Uses a Taylor step to advance from t to l, then checks consistency: f(x_t, t, s) should equal f(x_t + v*(l-t), l, s)

The target uses an EMA (stop-gradient) network for stability.

Parameters

f_current - f_theta(x_t, t, s) = x_t + (s-t) * F_theta(x_t, t, s)
f_target - stop_grad(f_ema(x_stepped, l, s)) from EMA network

euler_parameterize(x_t, f_theta, t, s)

@spec euler_parameterize(Nx.Tensor.t(), Nx.Tensor.t(), Nx.Tensor.t(), Nx.Tensor.t()) ::
  Nx.Tensor.t()

Apply the Euler parameterization to get the solution function value.

f(x_t, t, s) = x_t + (s - t) * F_theta(x_t, t, s)

Parameters

x_t - Current state [batch, horizon, dim]
f_theta - Network output (normalized velocity) [batch, horizon, dim]
t - Current time [batch]
s - Target time [batch]

flow_matching_loss(f_theta_at_t_t, velocity_target)

@spec flow_matching_loss(Nx.Tensor.t(), Nx.Tensor.t()) :: Nx.Tensor.t()

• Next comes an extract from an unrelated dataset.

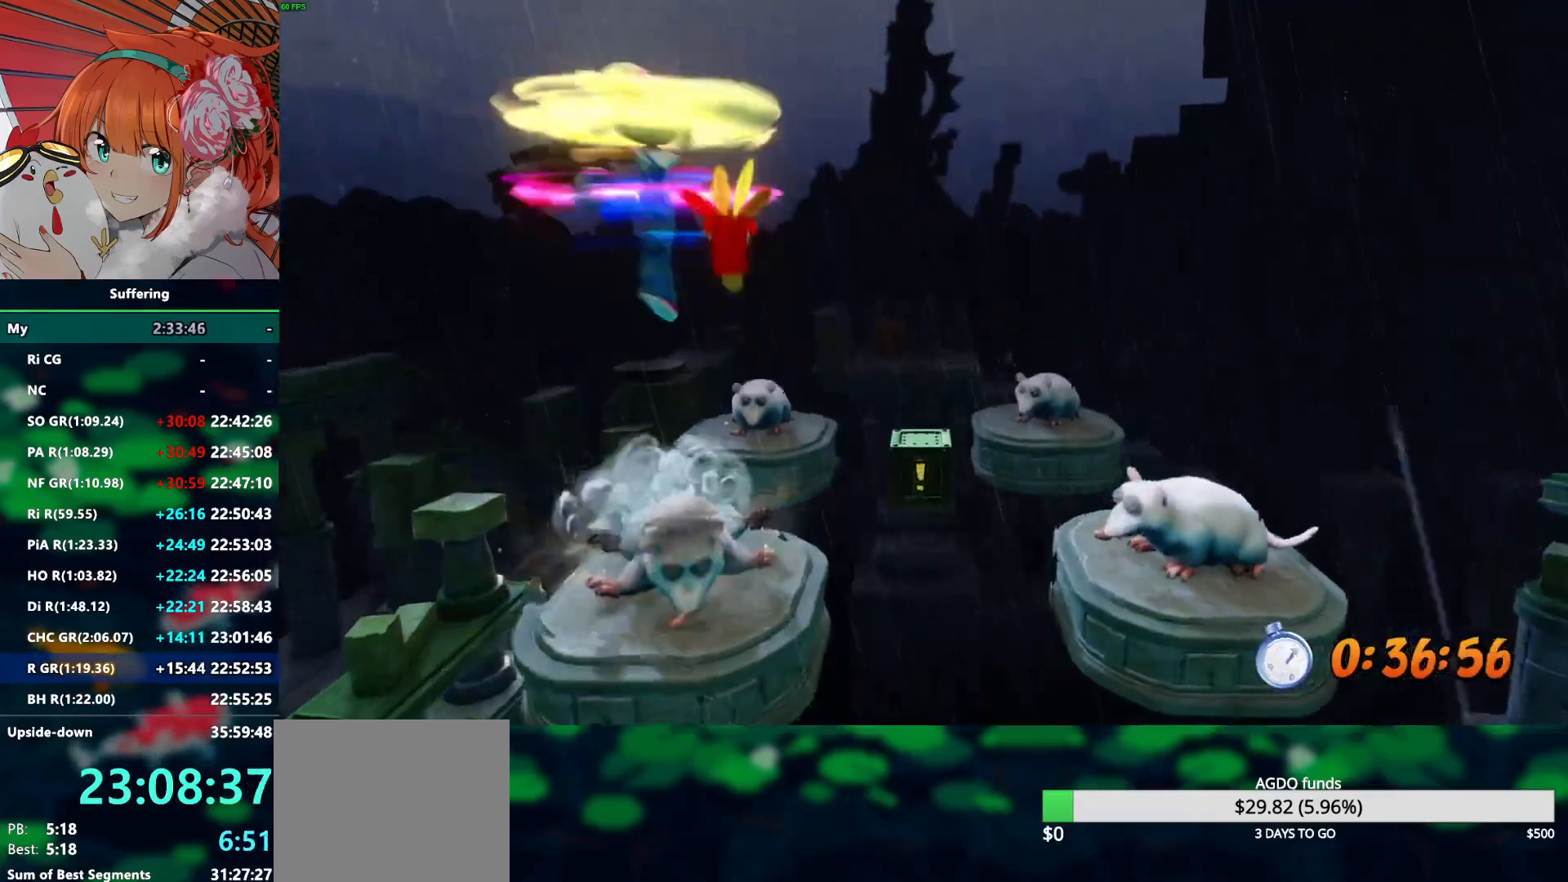
{"dt_ms": 500, "buttons": ["R2"], "left_stick": "center", "right_stick": "center", "events": [[267, "DPAD_RIGHT", "down"], [400, "DPAD_RIGHT", "up"]]}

Flow Matching loss component (L_FM).

Ensures the network's behavior at the t = s boundary matches the true velocity. This grounds the solution function to the underlying ODE.

Parameters

f_theta_at_t_t - F_theta(x_t, t, t) (network output when s = t)
velocity_target - True velocity: alpha_t' x_0 + beta_t' x_1

For linear interpolation (alpha_t = 1-t, beta_t = t): velocity_target = x_1 - x_0

interpolate(x_0, x_1, t)

@spec interpolate(Nx.Tensor.t(), Nx.Tensor.t(), Nx.Tensor.t()) :: Nx.Tensor.t()

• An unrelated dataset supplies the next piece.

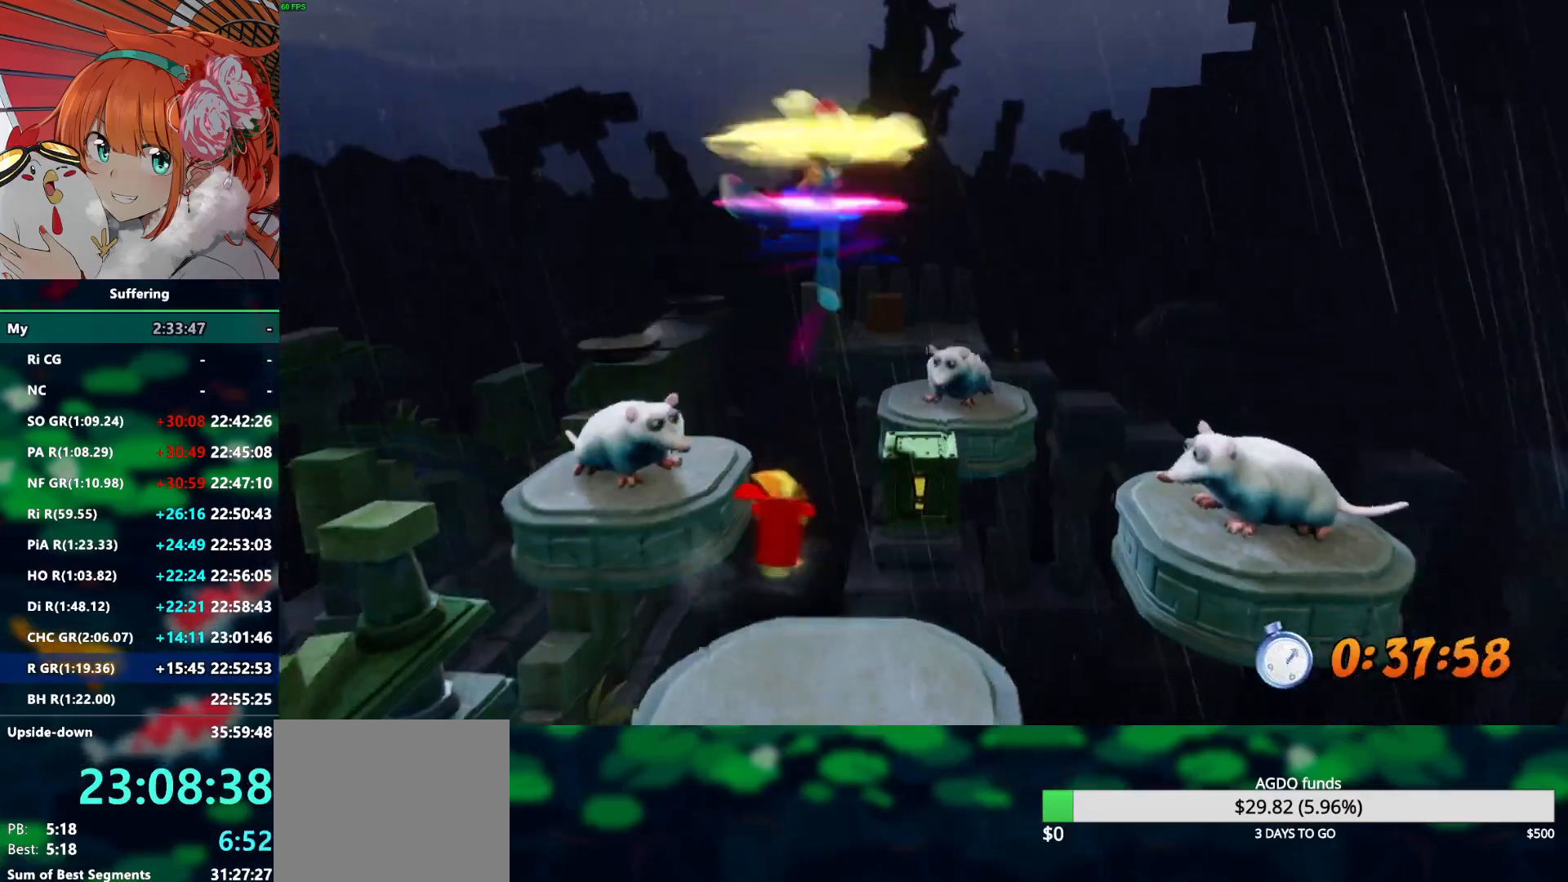
{"dt_ms": 1000, "buttons": ["R2", "DPAD_UP"], "left_stick": "center", "right_stick": "center"}
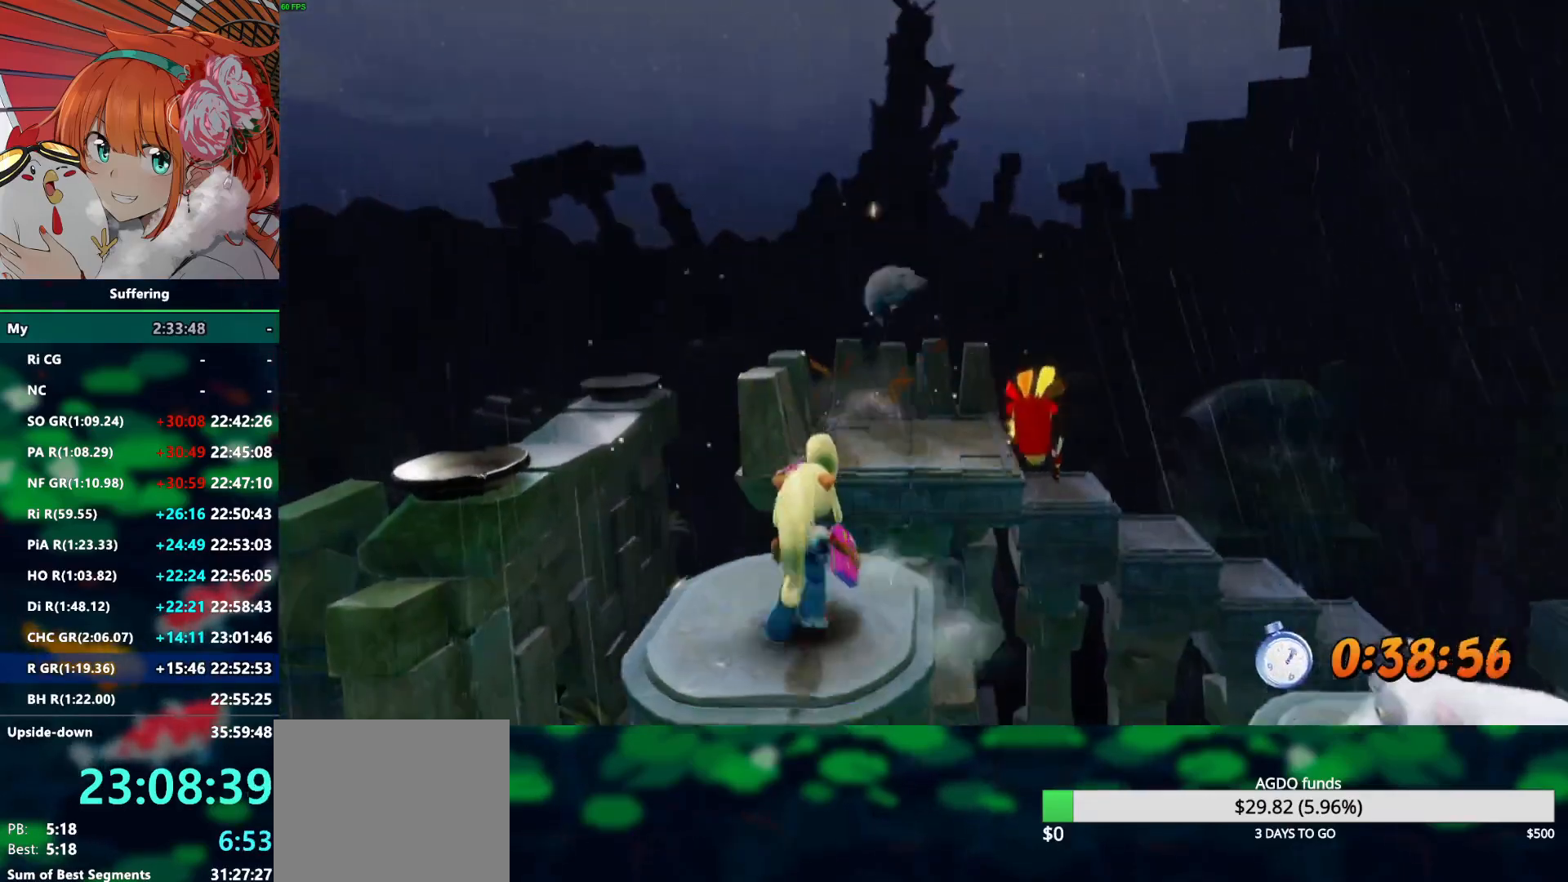
{"dt_ms": 500, "buttons": ["CROSS", "R2", "DPAD_UP"], "left_stick": "center", "right_stick": "center", "events": [[183, "CROSS", "down"], [217, "DPAD_RIGHT", "down"], [500, "DPAD_RIGHT", "up"]]}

Linear interpolation between noise and data.

x_t = (1 - t) * x_0 + t * x_1

multi_step_sample(params, predict_fn, observations, noise, opts \\ [])

@spec multi_step_sample(
  map(),
  (map(), map() -> Nx.Tensor.t()),
  Nx.Tensor.t(),
  Nx.Tensor.t(),
  keyword()
) :: Nx.Tensor.t()

Multi-step generation for improved quality.

Divides [0, 1] into N equal segments and applies the solution function sequentially on each segment.

Parameters

params - Model parameters
predict_fn - The compiled prediction function
observations - Conditioning [batch, obs_size]
noise - Initial noise [batch, action_horizon, action_dim]
opts:
- :steps - Number of steps (default: 2)

one_step_sample(params, predict_fn, observations, noise)

@spec one_step_sample(
  map(),
  (map(), map() -> Nx.Tensor.t()),
  Nx.Tensor.t(),
  Nx.Tensor.t()
) ::
  Nx.Tensor.t()

One-step generation using the solution function.

x_generated = x_noise + F_theta(x_noise, 0, 1)

Parameters

params - Model parameters
predict_fn - The compiled prediction function
observations - Conditioning [batch, obs_size]
noise - Initial noise [batch, action_horizon, action_dim]

output_size(opts \\ [])

@spec output_size(keyword()) :: non_neg_integer()

Get the output size of a SoFlow model.

recommended_defaults()

@spec recommended_defaults() :: keyword()

Get recommended defaults.